Secondly, the government is making it harder to access information more broadly.

Again, a reasonable person would expect their government to comply with orders of the Senate and requests for documents made under FOI.

Yet a July study by the Centre for Public Integrity found Labor had complied with just one-third of Senate orders for documents, relying on public interest immunity claims almost three times as often as the Morrison government to block scrutiny. This is a terrible result considering the benchmark.

Additionally, the Centre found that FOI requests granted in full have fallen from 59 per cent in 2011-12 to 25 per cent in 2023-24, while outright refusals rose from 12 per cent to 23 per cent.

The Fraser government introduced FOI because it understood that Australians benefit from open government.

As Malcolm Fraser said: “The principle of responsibility to the electorate and the parliament is a vital one which must be maintained and strengthened, because it is the people’s control over the direction of government and the destiny of the nation.”

Now the government is proposing changes to the FOI Act that would diminish transparency and the opportunity for review and input.

These proposed changes would not only increase the cost of an FOI; they would also expand exemptions for cabinet confidentiality to virtually any document within the Commonwealth. It would gut the FOI Act.

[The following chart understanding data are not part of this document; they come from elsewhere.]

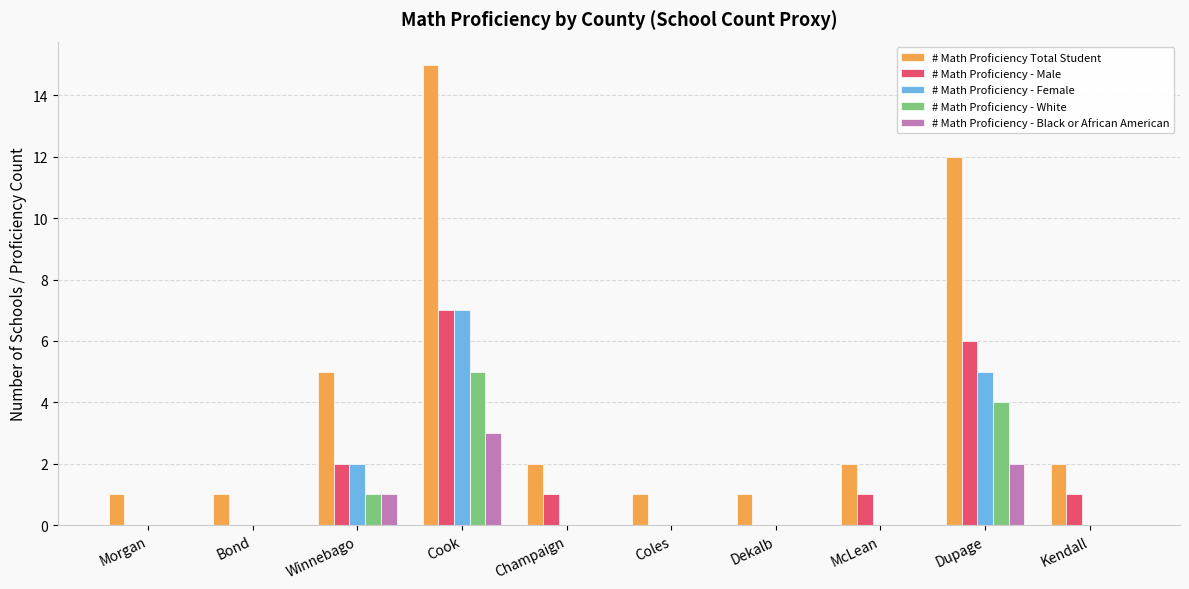

What is the sum of the # Math Proficiency Total Student values at Bond and Winnebago?

6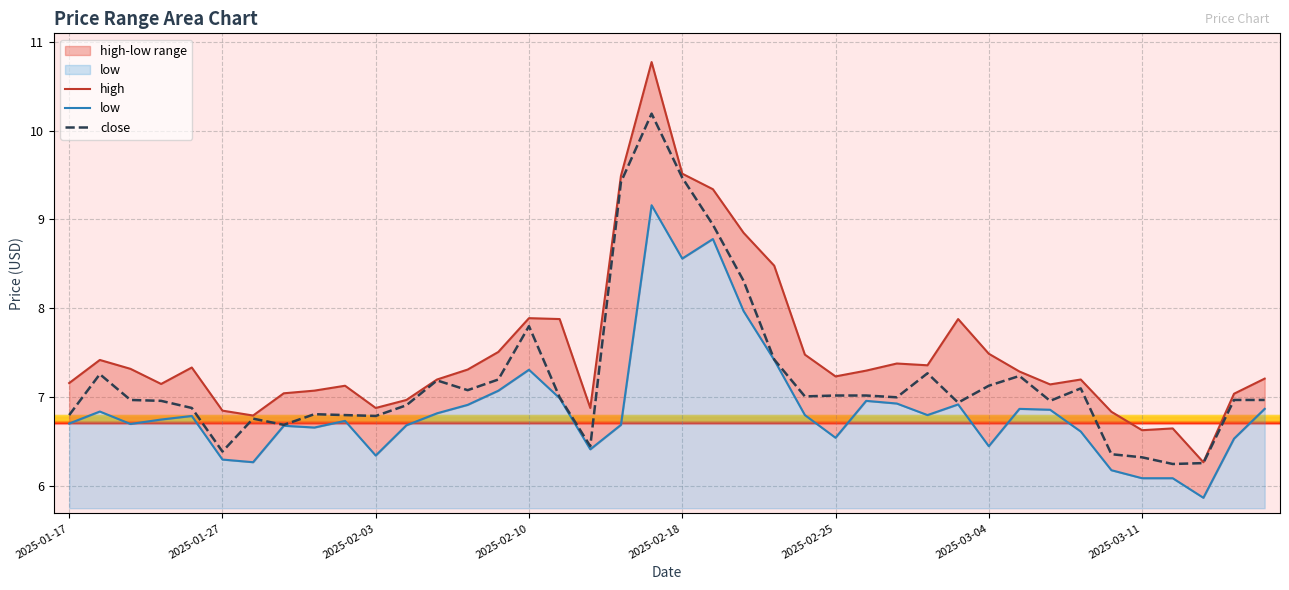

Rank the series by their average value, from lowest to highest.

low, close, high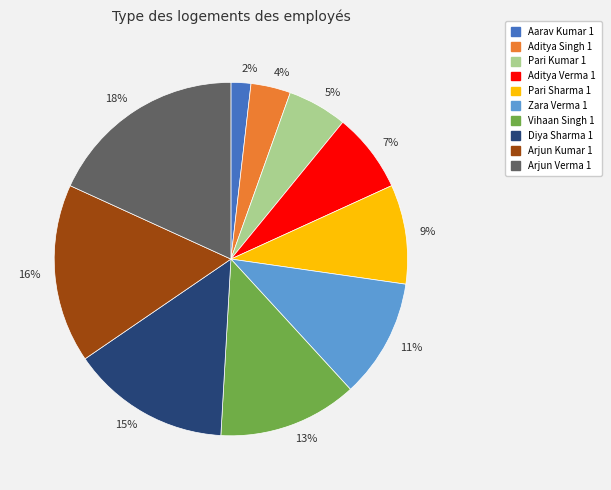

Between Aditya Singh 1 and Aditya Verma 1, which is larger?

Aditya Verma 1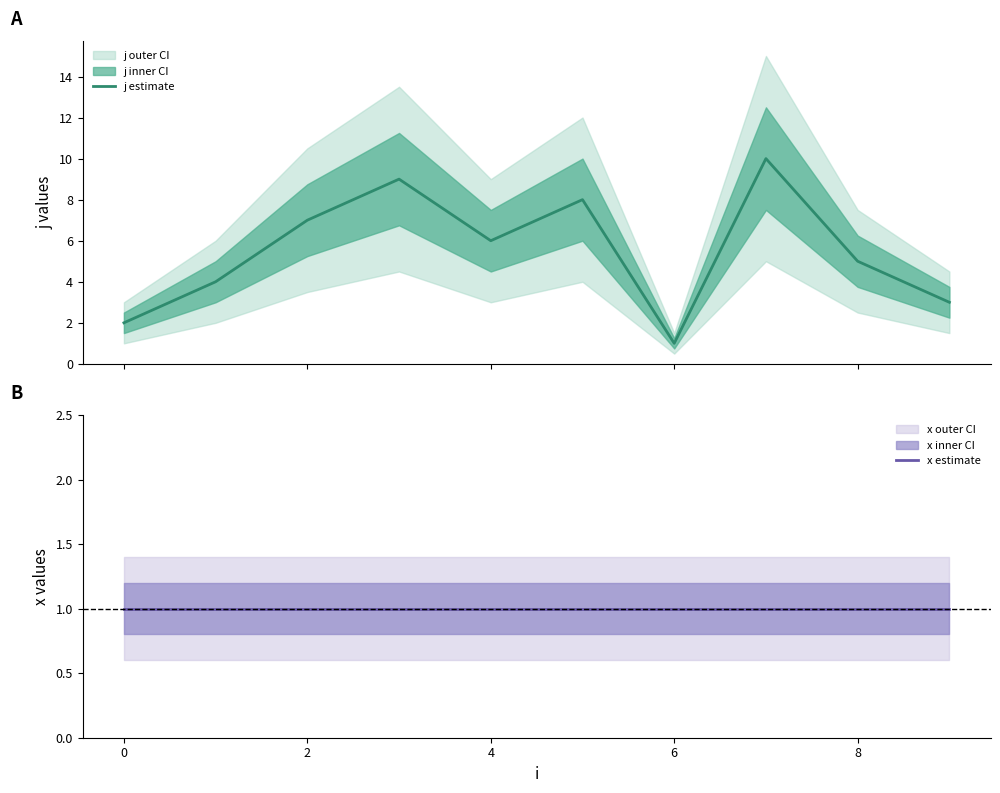

The value of j at 8 is 5. True or false?

True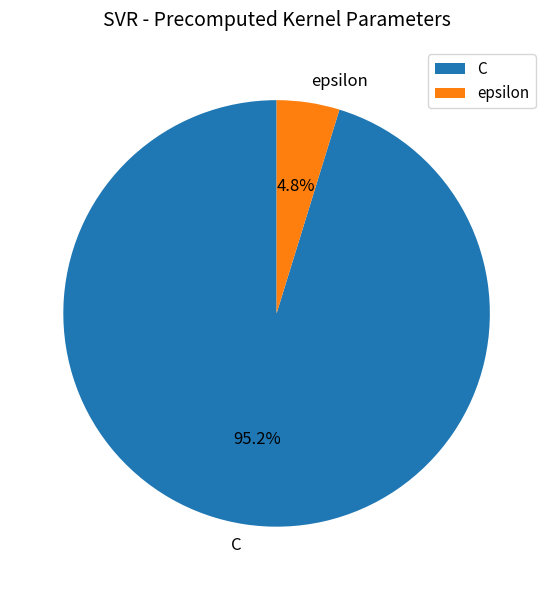

Does any single category account for the majority?

Yes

As the former independent senator Rex Patricks puts it: “Albanese wants to deny the public access to information it should be entitled to see; advice being given to ministers that will, by its very nature, affect citizens’ lives.”

These measures risk undermining open government and weakening the ability of journalists, citizens and parliamentarians to scrutinise government.

The Senate must reject these proposals. It should also consider whether we have the right tools to compel the production of documents, and look to protect FOI, rather than gut it.

In the age of autocracy, we must remember what the hallmarks of democracy are – most of them start with transparency.